Mais interessante do que a trama ligeira de amores e mal entendidos com estudantes de Coimbra, “Capas Negras” (1947) usa o trabalho da câmara e da montagem para por vezes sugerir outros modos de vermos Amália Rodrigues quando canta. Texto: Nuno Galopim

Antes de uma etapa em que o disco se transformaria num dos seus mais importantes espaços de comunicação, a carreira de Amália na década de 40 começou por ganhar forma em casas de fado, rapidamente chegou aos palcos do teatro e cedo iniciou também uma agenda com exposição internacional. Ao fim de alguns anos, já sob um sólido um estatuto de grande popularidade (nacional), coube ao cinema o papel de poder levar a sua voz e imagem a outros desafios (e plateias). Tal como sucedia com nomes como os de Sara Montiel, Charles Trenet ou, do lado de lá do Atlântico, Bing Crosby, Frank Sinatra ou Judy Garland, o cinema português tinha já compreendido o enorme potencial que a música poderia trazer para a equação de sucesso de um filme. Assim como se notara já como uma carreira na música (e por essa altura Beatriz Costa tinha já editado alguns discos de 78 rotações) podia amplificar a sua capacidade de comunicação através do cinema. O encontro era vantajoso para ambos os universos. E com Amália claramente já reconhecida como uma força maior da música que então se fazia entre nós, o mundo do cinema não tardou em chamá-la. E logo em 1947, o ano da sua estreia no grande ecrã, Amália foi estrela em dois filmes. Um deles, Fado: História de Uma Cantadeira, de Perdigão Queiroga, sugeria algumas afinidades maiores com a sua própria história pessoal (apesar de claras diferenças e de não pretender sequer ser um bipoic). Meses antes a sua estreia tinha acontecido em Capas Negras, filme de Armando de Miranda no qual uma vez mais a encontramos num papel com ligações à sua carreira como fadista, embora aqui a Maria Lisboa que interpreta não cante profissionalmente.
O título do filme não esconde que de Coimbra e de universitários trata uma narrativa que se desenrola entre os membros de uma república de estudantes (a República do Rás-te-parta) e não dispensa os condimentos habitualmente associados às caracterizações da vida académica. Mais do que vivida entre os espaços da Universidade, a trama foca-se nos amores dos estudantes (sempre homens) com raparigas da cidade. Se por um lado um dos maiores valores de Capas Negras é a presença de alguns fados cantados por Amália Rodrigues e também algum protagonismo musical partilhado com Alberto Ribeiro (o outro proragonista), outro dos motivos de interesse pra hoje (re)ver Capas Negras é o modo como o filme fixa ecos de uma velha ordem moral bafienta que caracterizava o Portugal de então. A trama, em si, tem tanto interesse como a casca de uma cebola: nada espessa, quebradiça e sem sabor…

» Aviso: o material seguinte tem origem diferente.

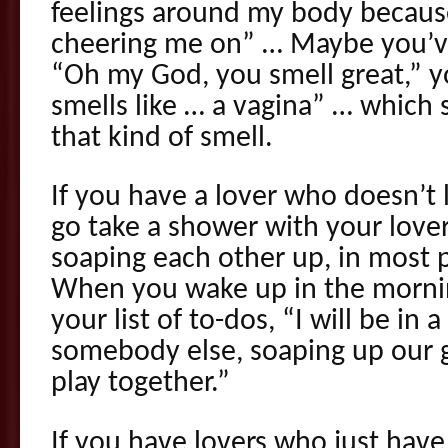
feelings around my body becaus
cheering me on” … Maybe you’ve
“Oh my God, you smell great,” you
smells like … a vagina” … which s
that kind of smell.
If you have a lover who doesn’t l
go take a shower with your love
soaping each other up, in most p
When you wake up in the mornin
your list of to-dos, “I will be in
somebody else, soaping up our g
play together.”
If you have lovers who just have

O melhor de Capas Negras é mesmo Amália. Tal como nota Tiago Rodrigues no livro Ver Amália (no qual aborda a sua obra no cinema), a caracterização mostra Amália com um rosto diferente daquele que era então o de uma fadista profissional segura de si. De resto, mais do que em, Fado: História de Uma Cantadeira, encontramos aqui Amália num papel que não procura replicar o seu quotidiano nem a imagem habitualmente a si associada. Nesse outro filme, do mesmo ano, encontraremos já sinais da ideia de construção de um ícone, usando o potencial do cinema em favor da fixação de uma imagem que poderia transcender o espaço do ecrã. Mais do que a forma de mostrar Amália como uma figura caracterizada e vestida de forma diferente da que então se via nos palcos do teatro, o filme revela (como o faria também Fado: História de Uma Cantadeira) modos de olhar sobre a cantora que um palco ou uma casa de fados não permitiriam ver. O trabalho da câmara e da montagem, em cenas como aquela em que canta ao mesmo tempo que escreve uma carta ou numa outra em que caminha, a cantar, de costas voltadas para o público, revelam como o cinema podia juntar novos modos de ver Amália. E essas são, aqui, as maiores contribuições de Capas Negras na história da sua obra. Essas e o sucesso que então nasceu com Não Sei Porque Te Foste Embora, com música de Frederico Valério, um nome de absoluta referência no percurso de Amália.